### EXTRAIT
=-=-=-=-=

Quant à l’argument selon lequel c’est avec les OGM que l’on résoudra les problèmes de la faim dans le monde, non seulement il ne résiste pas à une analyse objective, mais les conséquences agronomiques, économiques et sociales désastreuses sont déjà le lot d’un nombre toujours croissant de petits paysans du Tiers-monde en particulier, acculés au suicide. Les OGM sont une grande imposture que l’agroécologie ne peut en aucun cas valider.

À tout cela, il faut ajouter une production végétale hors sol qui a recours à une quantité extravagante d’énergie combustible pour produire hors saison. Les systèmes artificiels tels que l’hydroponie ne retiennent du végétal que son processus de croissance hors du contexte naturel d’une terre vivante à laquelle il doit sa vitalité, sa qualité nutritive et sa saveur Le monde politique n’ayant cure de ces problèmes pourtant majeurs, c’est encore des individus de la société civile qui les prennent en charge avec la force de leur conviction et la faiblesse de leurs moyens. Des associations s’organisent pour préserver et propager, par la création de petits conservatoires, telle ou telle espèce menacée de disparaître. Des semenciers militants se spécialisent dans les variétés traditionnelles reproductibles, transmissibles. D’autres élargissent considérablement la gamme des végétaux par une sorte de brassage quasi-planétaire au grand clam des monopoles leur opposant des réglementations et des restrictions à l’évidence arbitraires pour tenter de les éliminer au profit des productions massives d’hybrides qui envahissent les catalogues et les présentoirs de semences.

Ainsi, pendant que des intérêts parfois sordides endoctrinent, manipulent et créent du consentement auprès d’une opinion mal informée pour faire accepter ses appétits mercantiles, l’héritage génétique constitué depuis des millénaires et dont l’innocuité, l’adaptabilité, la reproductibilité, et l’efficacité alimentaires ne sont plus à démontrer ne cesse de disparaître chaque jour et de façon irréversible pour certaines espèces. Il va de soit que l’agroécologie ne peut souscrire à ce désastre et doit au contraire, de toutes les manières possibles, contribuer à l’arrêter. La sauvegarde de la biodiversité végétale est une de ses grandes priorités.

=-=-=-=-=

Entrées de données enregistrées:
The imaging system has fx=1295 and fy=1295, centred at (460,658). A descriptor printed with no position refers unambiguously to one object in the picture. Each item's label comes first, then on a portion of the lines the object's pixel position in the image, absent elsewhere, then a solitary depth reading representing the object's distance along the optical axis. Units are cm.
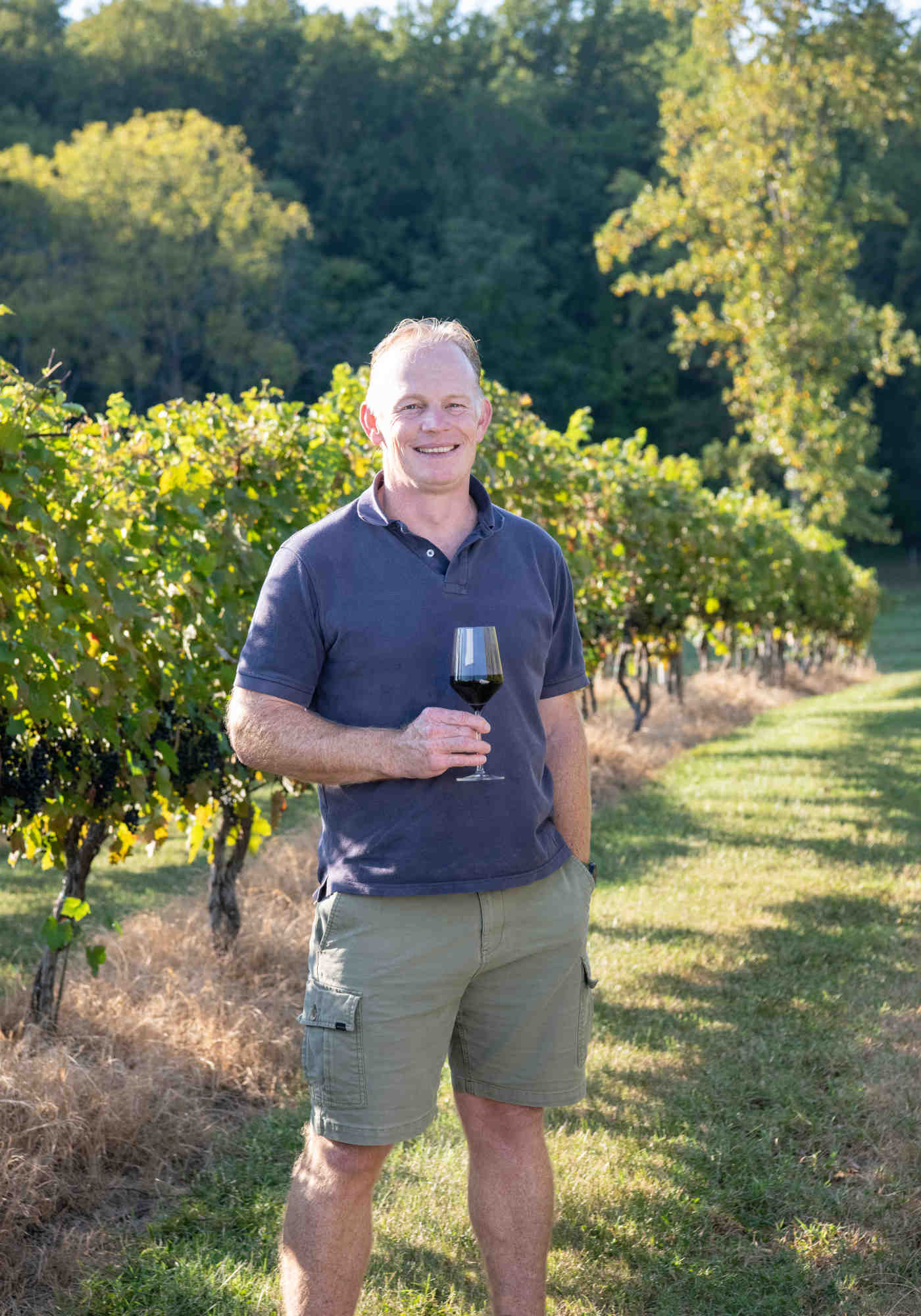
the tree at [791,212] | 2086
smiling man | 222
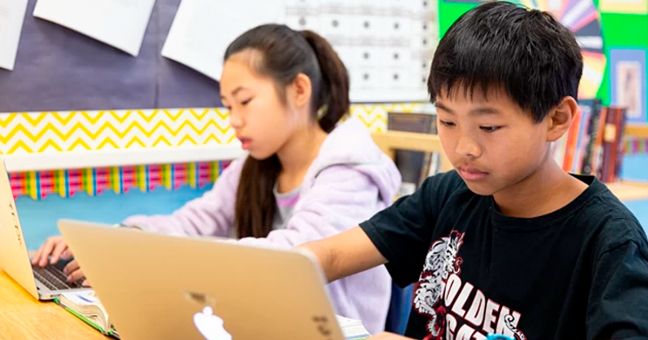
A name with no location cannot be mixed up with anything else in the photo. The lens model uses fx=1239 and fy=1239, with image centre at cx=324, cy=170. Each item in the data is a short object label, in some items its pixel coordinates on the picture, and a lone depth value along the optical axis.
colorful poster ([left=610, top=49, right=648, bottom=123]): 2.82
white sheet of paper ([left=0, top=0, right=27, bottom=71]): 2.11
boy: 1.50
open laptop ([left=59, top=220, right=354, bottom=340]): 1.06
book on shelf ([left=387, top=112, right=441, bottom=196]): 2.31
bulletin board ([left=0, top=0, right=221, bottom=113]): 2.14
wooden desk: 1.60
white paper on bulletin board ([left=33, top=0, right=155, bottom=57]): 2.14
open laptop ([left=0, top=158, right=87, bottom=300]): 1.71
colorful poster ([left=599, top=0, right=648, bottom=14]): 2.80
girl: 1.93
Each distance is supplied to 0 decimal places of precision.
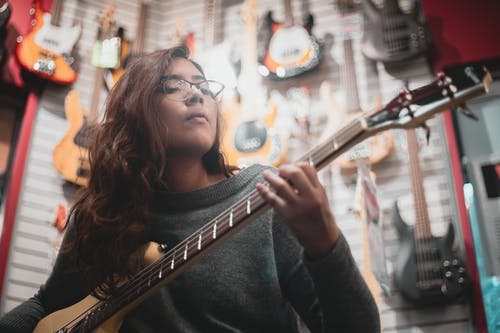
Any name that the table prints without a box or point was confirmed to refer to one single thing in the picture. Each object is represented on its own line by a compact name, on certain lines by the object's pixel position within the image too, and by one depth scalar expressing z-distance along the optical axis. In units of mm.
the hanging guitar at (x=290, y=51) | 4039
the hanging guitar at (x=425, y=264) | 2959
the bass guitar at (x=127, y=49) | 4207
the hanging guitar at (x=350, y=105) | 3523
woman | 1107
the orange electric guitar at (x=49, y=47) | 3869
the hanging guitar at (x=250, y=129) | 3625
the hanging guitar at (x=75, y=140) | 3686
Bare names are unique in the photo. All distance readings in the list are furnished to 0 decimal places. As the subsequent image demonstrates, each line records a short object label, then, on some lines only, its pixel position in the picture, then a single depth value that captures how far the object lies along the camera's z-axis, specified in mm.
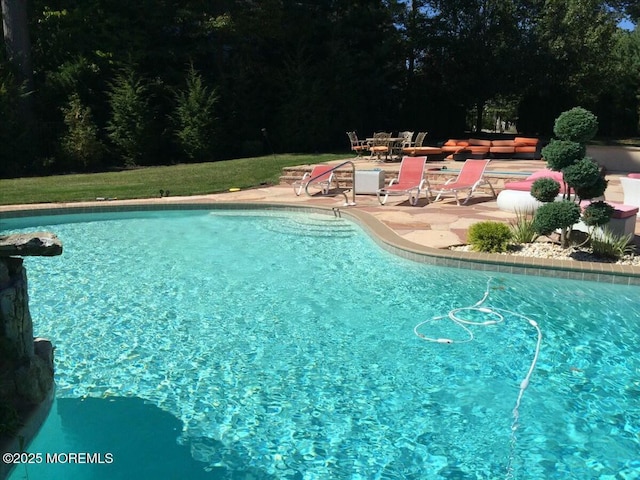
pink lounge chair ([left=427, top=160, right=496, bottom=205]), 11188
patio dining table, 17688
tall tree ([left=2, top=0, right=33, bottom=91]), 18922
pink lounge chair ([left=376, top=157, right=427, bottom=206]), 11391
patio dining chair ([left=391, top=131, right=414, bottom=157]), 18141
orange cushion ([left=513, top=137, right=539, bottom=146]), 18156
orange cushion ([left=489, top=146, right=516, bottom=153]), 17891
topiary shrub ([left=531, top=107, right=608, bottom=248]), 6820
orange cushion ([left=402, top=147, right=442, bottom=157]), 17172
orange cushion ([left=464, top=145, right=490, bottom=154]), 17453
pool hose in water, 4955
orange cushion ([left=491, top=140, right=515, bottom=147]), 18188
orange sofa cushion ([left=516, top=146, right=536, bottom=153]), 18094
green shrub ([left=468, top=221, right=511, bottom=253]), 7691
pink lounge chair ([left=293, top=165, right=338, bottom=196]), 12859
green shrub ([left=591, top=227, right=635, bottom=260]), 7266
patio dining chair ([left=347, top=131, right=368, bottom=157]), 19034
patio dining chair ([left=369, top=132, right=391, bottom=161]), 17641
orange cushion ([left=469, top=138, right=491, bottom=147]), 18222
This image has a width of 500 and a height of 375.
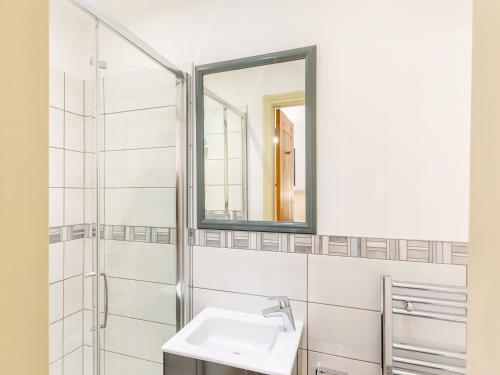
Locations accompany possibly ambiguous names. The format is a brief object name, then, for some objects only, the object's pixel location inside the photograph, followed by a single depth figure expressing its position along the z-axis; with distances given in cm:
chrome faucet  125
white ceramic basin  107
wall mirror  134
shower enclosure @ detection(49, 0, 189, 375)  129
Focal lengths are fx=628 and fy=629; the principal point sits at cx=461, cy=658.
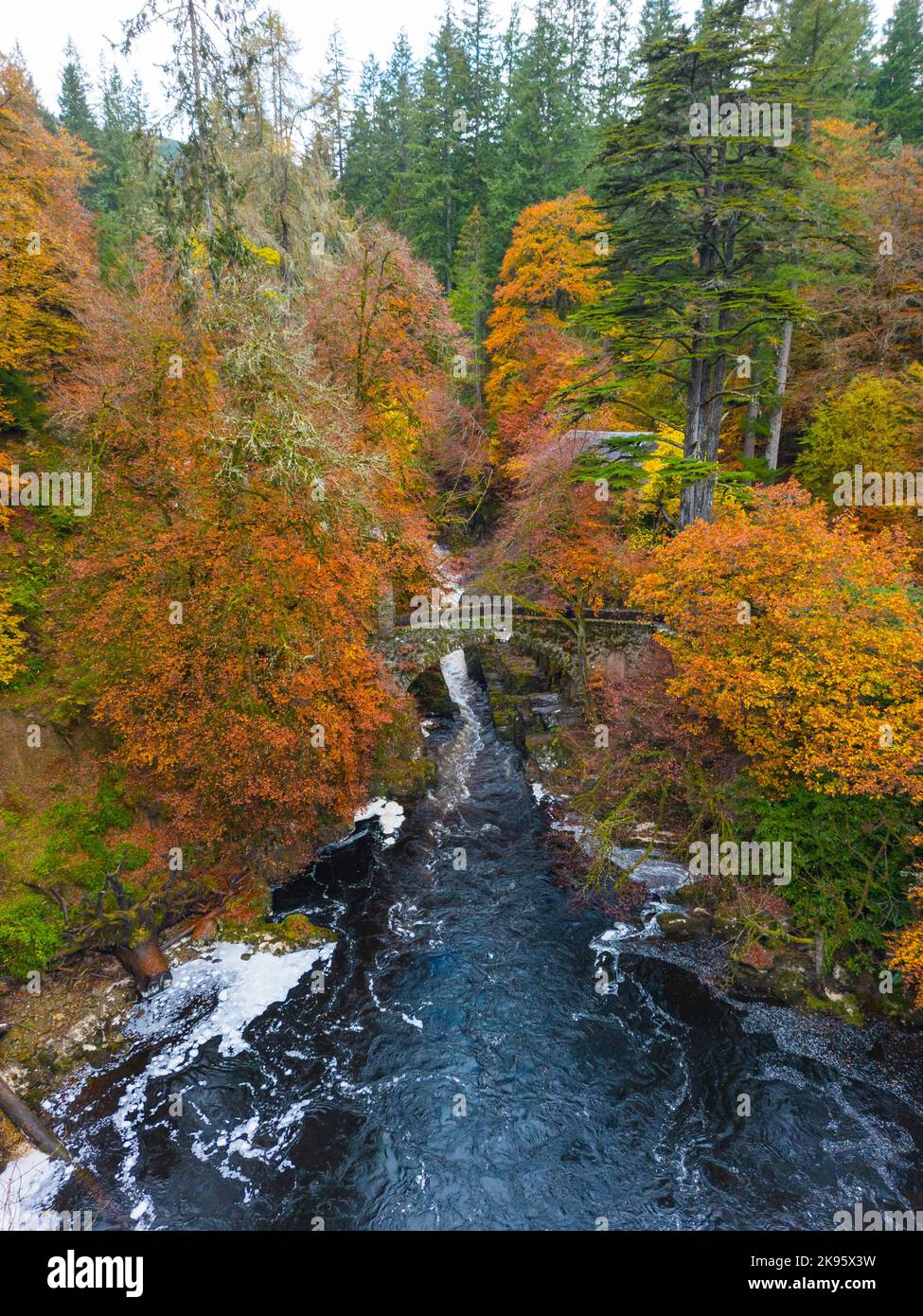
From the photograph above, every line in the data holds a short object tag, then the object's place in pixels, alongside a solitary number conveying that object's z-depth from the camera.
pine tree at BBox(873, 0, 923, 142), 33.56
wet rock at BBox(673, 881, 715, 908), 15.06
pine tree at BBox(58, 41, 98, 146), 51.97
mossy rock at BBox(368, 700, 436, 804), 20.81
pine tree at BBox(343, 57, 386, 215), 44.56
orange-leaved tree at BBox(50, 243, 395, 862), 14.02
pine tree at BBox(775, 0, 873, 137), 22.03
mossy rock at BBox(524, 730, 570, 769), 21.22
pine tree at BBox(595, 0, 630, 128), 38.88
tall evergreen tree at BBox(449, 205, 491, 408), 35.06
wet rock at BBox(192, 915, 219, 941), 14.73
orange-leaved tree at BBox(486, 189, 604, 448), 29.38
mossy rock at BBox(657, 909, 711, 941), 14.70
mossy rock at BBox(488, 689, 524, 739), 24.59
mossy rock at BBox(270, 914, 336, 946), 14.77
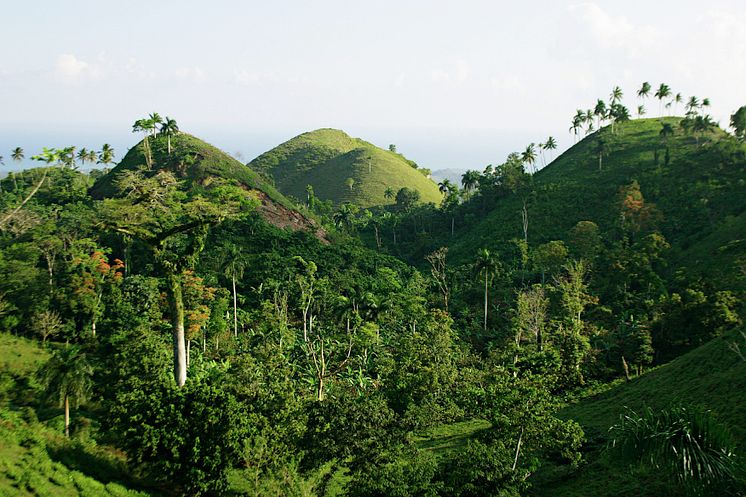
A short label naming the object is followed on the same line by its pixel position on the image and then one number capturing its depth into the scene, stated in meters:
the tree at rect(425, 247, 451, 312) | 72.93
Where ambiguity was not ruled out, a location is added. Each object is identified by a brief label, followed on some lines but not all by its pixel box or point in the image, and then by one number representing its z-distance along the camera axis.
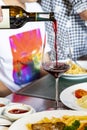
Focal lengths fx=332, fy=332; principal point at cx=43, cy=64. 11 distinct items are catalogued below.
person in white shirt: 1.80
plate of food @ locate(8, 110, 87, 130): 1.02
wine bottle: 1.23
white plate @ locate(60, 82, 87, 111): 1.27
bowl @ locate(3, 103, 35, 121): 1.11
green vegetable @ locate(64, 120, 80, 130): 0.99
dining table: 1.32
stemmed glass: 1.27
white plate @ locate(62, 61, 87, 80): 1.62
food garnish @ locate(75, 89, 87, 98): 1.40
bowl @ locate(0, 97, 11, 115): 1.18
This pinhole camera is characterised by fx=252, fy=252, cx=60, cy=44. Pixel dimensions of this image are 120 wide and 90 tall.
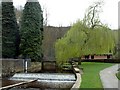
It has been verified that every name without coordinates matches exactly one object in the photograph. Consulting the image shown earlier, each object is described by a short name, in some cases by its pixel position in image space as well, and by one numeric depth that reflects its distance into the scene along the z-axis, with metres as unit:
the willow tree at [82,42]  27.36
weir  17.81
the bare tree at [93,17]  28.63
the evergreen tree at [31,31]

=-=-=-=-=

### VOTRE OBJECTIF
Transcrivez fidèlement le passage du texte sur l'agroécologie qui commence par « Ainsi, pendant que » et se poursuit jusqu'à « ses grandes priorités. ».

### RÉSULTAT OBTENU
Ainsi, pendant que des intérêts parfois sordides endoctrinent, manipulent et créent du consentement auprès d’une opinion mal informée pour faire accepter ses appétits mercantiles, l’héritage génétique constitué depuis des millénaires et dont l’innocuité, l’adaptabilité, la reproductibilité, et l’efficacité alimentaires ne sont plus à démontrer ne cesse de disparaître chaque jour et de façon irréversible pour certaines espèces. Il va de soit que l’agroécologie ne peut souscrire à ce désastre et doit au contraire, de toutes les manières possibles, contribuer à l’arrêter. La sauvegarde de la biodiversité végétale est une de ses grandes priorités.